_JOB_
Write the entries below out again in full. Match every character.

(Stored data)
————————

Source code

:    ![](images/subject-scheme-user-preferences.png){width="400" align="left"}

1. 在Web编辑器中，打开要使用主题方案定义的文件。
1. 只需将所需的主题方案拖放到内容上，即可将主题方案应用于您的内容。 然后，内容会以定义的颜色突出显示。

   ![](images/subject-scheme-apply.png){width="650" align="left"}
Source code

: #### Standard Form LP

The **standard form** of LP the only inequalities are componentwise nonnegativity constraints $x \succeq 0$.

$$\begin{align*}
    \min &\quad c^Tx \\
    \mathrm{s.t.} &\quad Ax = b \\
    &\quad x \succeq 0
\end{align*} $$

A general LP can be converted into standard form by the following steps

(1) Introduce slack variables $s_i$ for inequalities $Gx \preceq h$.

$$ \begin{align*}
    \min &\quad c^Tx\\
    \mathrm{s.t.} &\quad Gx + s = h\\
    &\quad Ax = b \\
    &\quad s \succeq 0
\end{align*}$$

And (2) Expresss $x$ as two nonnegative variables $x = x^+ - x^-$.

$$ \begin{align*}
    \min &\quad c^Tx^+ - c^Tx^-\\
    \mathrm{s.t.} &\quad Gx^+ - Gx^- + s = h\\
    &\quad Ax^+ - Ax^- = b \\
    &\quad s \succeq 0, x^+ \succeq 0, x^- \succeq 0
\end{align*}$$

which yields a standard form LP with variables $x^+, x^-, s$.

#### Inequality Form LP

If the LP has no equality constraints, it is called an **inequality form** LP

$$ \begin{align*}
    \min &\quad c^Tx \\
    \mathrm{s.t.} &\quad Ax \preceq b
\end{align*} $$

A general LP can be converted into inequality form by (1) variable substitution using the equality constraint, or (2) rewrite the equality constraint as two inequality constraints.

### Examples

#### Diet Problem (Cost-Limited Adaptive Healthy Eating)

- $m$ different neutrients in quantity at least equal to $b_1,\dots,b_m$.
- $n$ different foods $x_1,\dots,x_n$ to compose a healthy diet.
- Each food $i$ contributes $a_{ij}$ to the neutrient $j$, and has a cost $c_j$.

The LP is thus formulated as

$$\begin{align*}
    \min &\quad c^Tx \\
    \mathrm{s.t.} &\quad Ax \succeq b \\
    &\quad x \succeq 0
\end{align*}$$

————————

_TASK RESPONSE_
Source code

:    ![](images/subject-scheme-user-preferences.png){width="400" align="left"}

1. 在Web编辑器中，打开要使用主题方案定义的文件。
1. 只需将所需的主题方案拖放到内容上，即可将主题方案应用于您的内容。 然后，内容会以定义的颜色突出显示。

   ![](images/subject-scheme-apply.png){width="650" align="left"}
Source code

: #### Standard Form LP

The **standard form** of LP the only inequalities are componentwise nonnegativity constraints $x \succeq 0$.

$$\begin{align*}
    \min &\quad c^Tx \\
    \mathrm{s.t.} &\quad Ax = b \\
    &\quad x \succeq 0
\end{align*} $$

A general LP can be converted into standard form by the following steps

(1) Introduce slack variables $s_i$ for inequalities $Gx \preceq h$.

$$ \begin{align*}
    \min &\quad c^Tx\\
    \mathrm{s.t.} &\quad Gx + s = h\\
    &\quad Ax = b \\
    &\quad s \succeq 0
\end{align*}$$

And (2) Expresss $x$ as two nonnegative variables $x = x^+ - x^-$.

$$ \begin{align*}
    \min &\quad c^Tx^+ - c^Tx^-\\
    \mathrm{s.t.} &\quad Gx^+ - Gx^- + s = h\\
    &\quad Ax^+ - Ax^- = b \\
    &\quad s \succeq 0, x^+ \succeq 0, x^- \succeq 0
\end{align*}$$

which yields a standard form LP with variables $x^+, x^-, s$.

#### Inequality Form LP

If the LP has no equality constraints, it is called an **inequality form** LP

$$ \begin{align*}
    \min &\quad c^Tx \\
    \mathrm{s.t.} &\quad Ax \preceq b
\end{align*} $$

A general LP can be converted into inequality form by (1) variable substitution using the equality constraint, or (2) rewrite the equality constraint as two inequality constraints.

### Examples

#### Diet Problem (Cost-Limited Adaptive Healthy Eating)

- $m$ different neutrients in quantity at least equal to $b_1,\dots,b_m$.
- $n$ different foods $x_1,\dots,x_n$ to compose a healthy diet.
- Each food $i$ contributes $a_{ij}$ to the neutrient $j$, and has a cost $c_j$.

The LP is thus formulated as

$$\begin{align*}
    \min &\quad c^Tx \\
    \mathrm{s.t.} &\quad Ax \succeq b \\
    &\quad x \succeq 0
\end{align*}$$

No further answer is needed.